Kim O’Donnell looks at how practitioners adapted their dispensing during the pandemic….
Change has happened so quickly in the last year, that we’ve barely had time to process all we are going through as a profession. We have had to adapt like never before so that we can continue delivering essential eye and health care services to our patients. I was fortunate to be able to reflect on these changes with colleagues during a recent online discussion workshop titled, ‘The art of dispensing during Covid-19’.
This CET session was held three times in October as part of Specsavers’ Professional Advancement Committee conference, providing 300 dispensing opticians the chance to verbalise some of these massive shifts – as well as discuss ongoing challenges and new ways of working. The online module let us consider some of the changes that our profession has embraced in a short time.
Whirlwind of change
I’m sure we all remember watching the news about global lockdowns earlier this year; a lockdown that inevitably reached the UK on 23 March. On 1 April, routine eyecare services were suspended and we moved towards urgent and essential eyecare.
Personal protective equipment (PPE) was then introduced for optical practice teams and social distance measures issued too. The development of remote care by telephone and video consultation was another shift and a great asset. It created a way for patients to reach us, and for us to deliver expertise in a virus-free environment.
At the same time, most High Street opticians accelerated their e-commerce services, enabling customers to buy glasses online. This was a good interim measure for some patients, but often the platform’s prescription and lens restrictions tended to disadvantage people who depended on their glasses the most.
On 15 June, GOS routine eye examinations recommenced with the addition of triage, PPE, social distancing and strict cleaning protocols. Again, this was a huge change for practices that run an open-door policy.
As dispensing opticians, we stayed close to our governing bodies during these uncertain times, avidly reading the statements that were issued across England, Ireland, Scotland and Wales. Clinicians were advised to use their clinical judgement and assess the risk to the patient of attending a practice, and the risk of issuing them with spectacles.
This meant that home deliveries or express collections had to be offered to more patients; people who were self- isolating or shielding. I saw our role as enabling vision to aid people’s quality of life in these extreme conditions.
Typical dispensing scenarios
‘The art of dispensing during Covid-19’ CET session was delivered on an online platform that enabled peer interaction, with a live presentation and structured discussions. This is another way in which our profession has adapted. We have created the opportunity for like-minded professionals to come together online to learn from each other and share best practice.
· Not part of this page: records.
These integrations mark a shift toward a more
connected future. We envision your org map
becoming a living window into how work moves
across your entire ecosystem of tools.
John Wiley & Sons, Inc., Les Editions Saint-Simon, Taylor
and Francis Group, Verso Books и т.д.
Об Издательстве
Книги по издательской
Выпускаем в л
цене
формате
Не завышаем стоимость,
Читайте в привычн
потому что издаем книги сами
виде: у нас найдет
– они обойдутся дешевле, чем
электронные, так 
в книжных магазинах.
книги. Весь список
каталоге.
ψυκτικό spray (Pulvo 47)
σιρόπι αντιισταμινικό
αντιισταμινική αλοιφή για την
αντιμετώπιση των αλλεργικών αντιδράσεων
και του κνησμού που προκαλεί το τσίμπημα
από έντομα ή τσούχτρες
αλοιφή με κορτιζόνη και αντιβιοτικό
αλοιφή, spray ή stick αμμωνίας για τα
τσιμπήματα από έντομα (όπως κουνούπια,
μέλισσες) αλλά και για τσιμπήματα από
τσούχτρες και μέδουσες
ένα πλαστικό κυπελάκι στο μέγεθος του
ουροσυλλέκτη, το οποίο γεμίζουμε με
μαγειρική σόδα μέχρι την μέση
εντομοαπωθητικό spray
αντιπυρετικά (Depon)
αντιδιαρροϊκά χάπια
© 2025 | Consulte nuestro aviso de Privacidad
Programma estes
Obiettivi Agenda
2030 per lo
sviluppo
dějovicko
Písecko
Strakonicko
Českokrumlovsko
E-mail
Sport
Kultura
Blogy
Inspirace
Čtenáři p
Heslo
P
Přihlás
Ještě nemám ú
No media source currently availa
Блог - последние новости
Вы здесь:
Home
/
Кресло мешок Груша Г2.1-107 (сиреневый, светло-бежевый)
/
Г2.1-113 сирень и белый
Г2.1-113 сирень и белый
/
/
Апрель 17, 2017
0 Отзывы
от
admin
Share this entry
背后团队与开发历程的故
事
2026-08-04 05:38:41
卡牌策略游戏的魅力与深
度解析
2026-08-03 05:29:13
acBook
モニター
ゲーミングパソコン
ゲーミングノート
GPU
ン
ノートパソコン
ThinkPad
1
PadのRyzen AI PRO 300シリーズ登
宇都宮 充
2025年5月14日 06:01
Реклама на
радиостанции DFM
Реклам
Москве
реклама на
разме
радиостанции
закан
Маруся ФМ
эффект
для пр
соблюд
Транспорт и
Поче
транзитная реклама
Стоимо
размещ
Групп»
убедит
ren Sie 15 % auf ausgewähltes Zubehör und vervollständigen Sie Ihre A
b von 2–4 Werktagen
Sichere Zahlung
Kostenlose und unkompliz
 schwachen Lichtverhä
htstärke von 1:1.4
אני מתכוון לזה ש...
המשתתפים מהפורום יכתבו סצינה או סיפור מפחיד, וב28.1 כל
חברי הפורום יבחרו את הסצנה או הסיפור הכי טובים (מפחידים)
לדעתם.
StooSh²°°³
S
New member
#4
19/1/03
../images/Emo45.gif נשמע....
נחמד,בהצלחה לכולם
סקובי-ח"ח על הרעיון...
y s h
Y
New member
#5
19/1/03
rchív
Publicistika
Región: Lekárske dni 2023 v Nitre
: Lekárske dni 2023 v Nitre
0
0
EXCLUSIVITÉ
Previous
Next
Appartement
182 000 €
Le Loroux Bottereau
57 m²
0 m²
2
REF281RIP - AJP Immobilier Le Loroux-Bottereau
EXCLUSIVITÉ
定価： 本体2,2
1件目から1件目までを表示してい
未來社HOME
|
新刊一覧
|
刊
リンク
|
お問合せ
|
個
During the session, I presented three case studies that many clinicians will have faced over the last three months:
Case study 1
A patient calls your practice after returning from overseas. His lifestyle used to include driving for hours every day and dealing with clients face-to-face. Now he is using the laptop and Zoom meetings are his only client interactions. This new working regime makes his reading glasses useless.
Case study 2
The patient with broken glasses, high cyls and prism. He is not one of your patients but his practice is closed and he says that his glasses never quite feel right.
Case study 3
A doctor who does not want to attend practice and wears varifocals. The last pair of glasses was purchased online and the sight test prescription is four months’ out of date.
The colleague discussions in the breakout rooms uncovered the ways in which dispensing opticians have had to think outside the box to deliver care safely to patients during the pandemic. These were very different to how we may have operated in 2019. Back in the main room, we shared first-hand experiences and heard some great ideas.
Clinicians discussed the importance of completing triage. How they had delivered care over the telephone or video whilst the patient self-isolated, on occasions guiding the patient through the technology before being able to commence the appointment. The importance of making notes and the communication skills for telephone and digital screen consultations. Visual solutions such as occupational lenses or interim pairs of single vision glasses being dispensed, previous dispenses repeated. We heard stories of clinicians donning PPE to make a visit in an emergency. Doorstep or garden deliveries, and opticians helping each other out to get those emergency glasses glazed.
This did not feel like a ‘normal’ CET session – but a session that came at the right time. It was cathartic to bond with my fellow professionals in this time of uncertainty. To be able to get everybody together in this way offers great reassurance and confidence to people who may be feeling alone when they are making care decisions in challenging times. I am proud to have been part of it.
Kimberley O’Donnell FBDO is an ABDO local lead in the Midlands, and the senior ophthalmic lens and dispensing portfolio manager for Specsavers UK, Ireland and Spain.
This interview first appeared in Dispensing Optics magazine.